Jan 23, 2015

Ancient Hot Chocolate: La Truffe


I cannot say my girls have never met a cup of hot chocolate they didn't like because, well, they both poo-poohed a $20 cup (each) of French, traditional-style hot chocolate after one sip. Too rich, too thick, too intense, too much. Too much money, that's for sure.

The trick then is to find the chocolat chaud à l'ancienne -- hot chocolate in the traditional style -- that works for them. Wallet-wise, we're happy the $20 cups don't float their boat. And no, we didn't realize before we promised them the hot chocolates at the fancy shop on Ile St. Louis, La Charlotte de l'Isle, just how much they would cost.

The shop, on our own little island, is one of the most charming places in the city for hot chocolate. Sweet little ambience, and decadent pots of chocolat chaud. In the tradition of the famously ornate Angelique's, where Coco Chanel used to take her daily drink of the stuff (and now tourists queue up for the chance to empty their wallets), this beverage -- if you can call it that -- is practically a solid. At the very least, it's more like a chocolate bar warmed up and oozing into your cup than a liquid. It's definitely not the same beverage as a Swiss Miss packet mix of hot chocolate; that is actually hot cocoa, as in cocoa powder, not hot chocolate.

Around the city, for a more modest price, you can get different versions of the stuff. With whipped cream or without, and in just one place, even mini-marshmallows (but this is so very un-French).

The ones that work the best for us are the cafés that serve it up in two separate pots: a bigger one filled with hot milk, and a small one filled with pure, melted dark chocolate -- sometimes sweetened, sometimes not. It's up to you to mix them as you wish, like a mad scientist. This, of course, is at least half the fun, and also ensures that you get just the ratio you like, adding sugar as necessary. Le Select, in the 7th arrondissement charges about 6€ per person, but gives you enough milk and chocolate for at least two or three people for that money. But only one mug -- that's the rub.
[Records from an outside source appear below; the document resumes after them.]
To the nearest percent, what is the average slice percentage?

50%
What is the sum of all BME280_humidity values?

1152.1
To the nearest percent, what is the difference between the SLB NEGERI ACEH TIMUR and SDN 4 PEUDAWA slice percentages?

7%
Even with the inevitable waste, not only is the milk-and-chocolate style less intense, thick, and rich than the big pots at Charlotte's or Angelique's, it has the added benefit of being less expensive. It's about the same price, however, as the myriad of non-luxe cafés who serve their chocolat chaud à l'ancienne in one combined pot, roughly 4-8€, depending on the location and ambience of the café.
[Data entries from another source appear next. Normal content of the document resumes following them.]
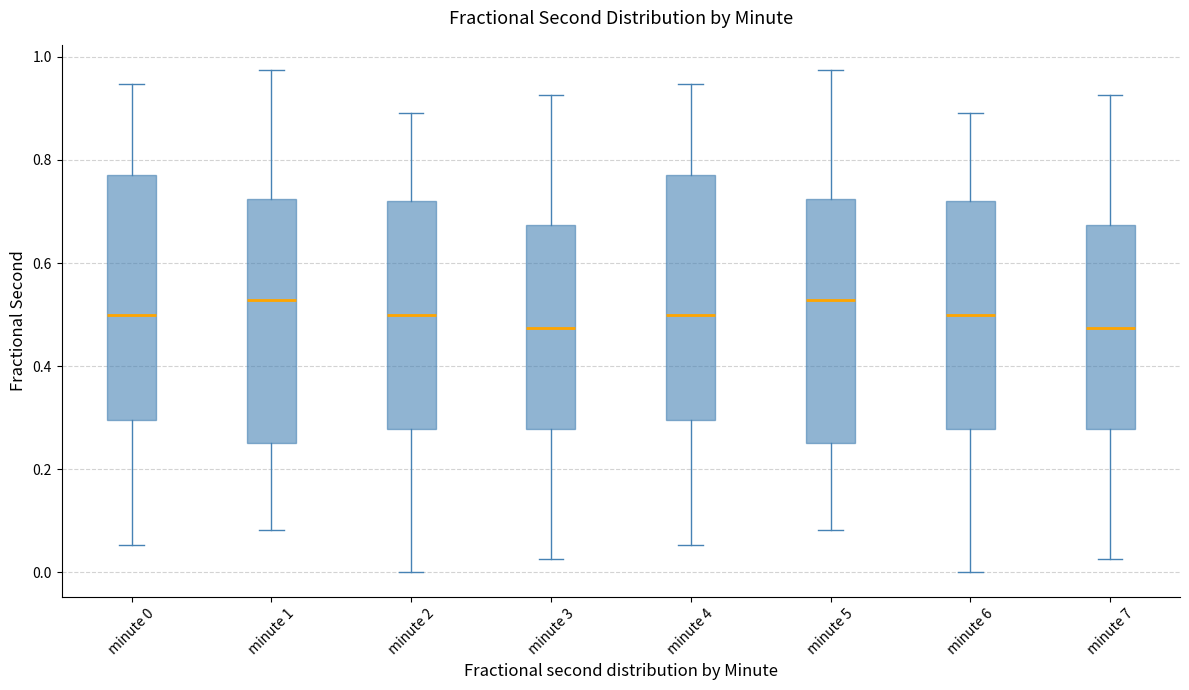

Where does the lower whisker of the box for minute 3 end on the y-axis? The values are not printed on the chart, so give them approximately, as read against the axis.

0.02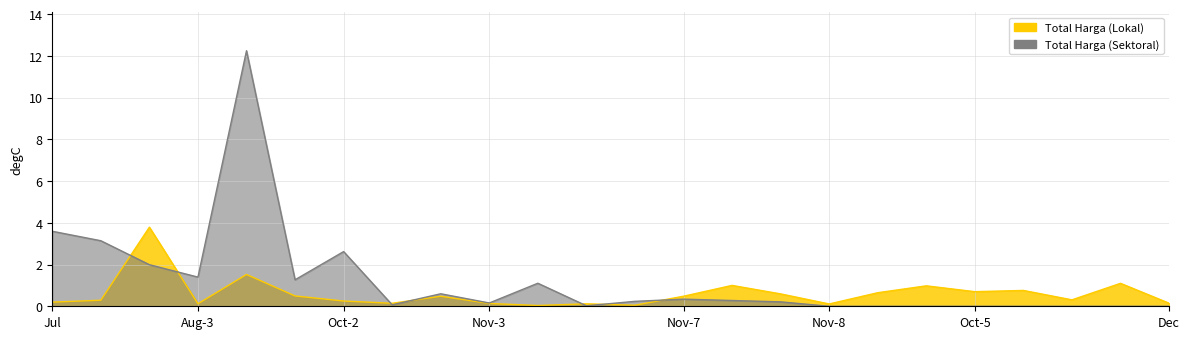

What is the value of the Total Harga (Lokal) point at the 17th from the left?

0.1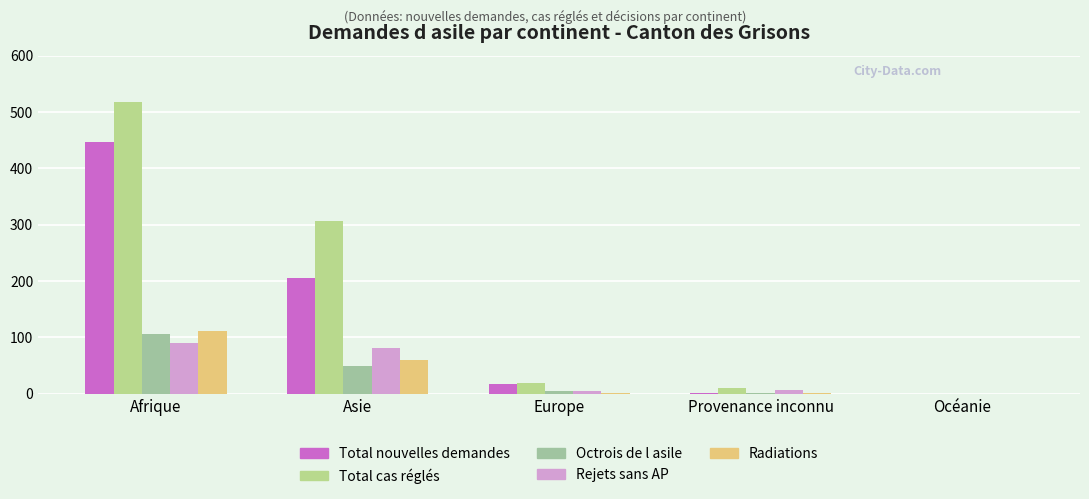

What is the sum of the Octrois de l asile values at Asie and Europe?

54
Sold to me as, simply La Truffe, this raw goats' milk, farmhouse cheese is known more completely as La Truffe de Ventadour, a reference to the Ventadour castle area from which it hails, in the department of Corrèze, region of Limousin, in central France.
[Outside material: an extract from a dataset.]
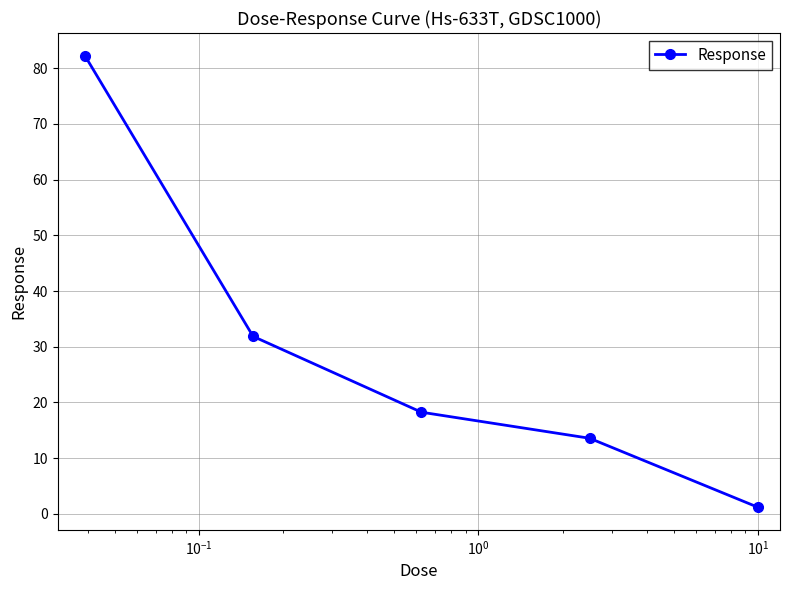

What is the sum of all values?

147.1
Its name, which means "the truffle", is a reference to its shape -- like a big, rough, dark, lumpy, blackened fungus, the tuber melanosporum, specifically. The blackness is actually ash, and there's no real fungus among us, but there is mold -- some lovely geotricum wrinkles on the delicate crust.

The goats in the area of Corrèze must be happy ones, judging from the constant output of high quality goat cheeses. They almost give the happy goats of the Poitou-Charentes region a run for their money. The taste of the herbs and cereal grains from their summer pastures comes through in the creamy interior -- salty, herby, and more sweet than stinky, but still flavorful.

The maker of this particular cheese leads the goats, with his dog by his side, on walks up to 3km across his property in the dry season to wetter pastures of some local swampland and moors. In the winter, they eat hay and grains harvested from the farm.


Black truffles are sold downstairs from me at 180€ / 100g, which is very convenient if I have sudden truffle needs. [Author's note: I just corrected this, thanks to the astute observation of one of my readers. I originally wrote 180€ / kg, which would be about $91/lb. In fact, I was off by a factor of ten, and the real price is $910/lb. You know something's too expensive for you when it seems outrageously expensive at 1/10th the actual price.]

Truth be known, I'm more likely to fulfill my truffle needs with this cheese, which is often available just down the block, at the Aubin Creamery cheese shop on Ile St. Louis, halfway towards Charlotte en l'Ile, at a much more reasonable 8€ or so for the roughly tennis-ball sized lump. And truth really be known, I'm even more likely to fill my truffle cravings with chocolate, which I can usually find somewhere in my cabinet (cold) or downstairs at a café (hot).


  1. I'd rather take my kids for hot chocolate instead of truffles at that price.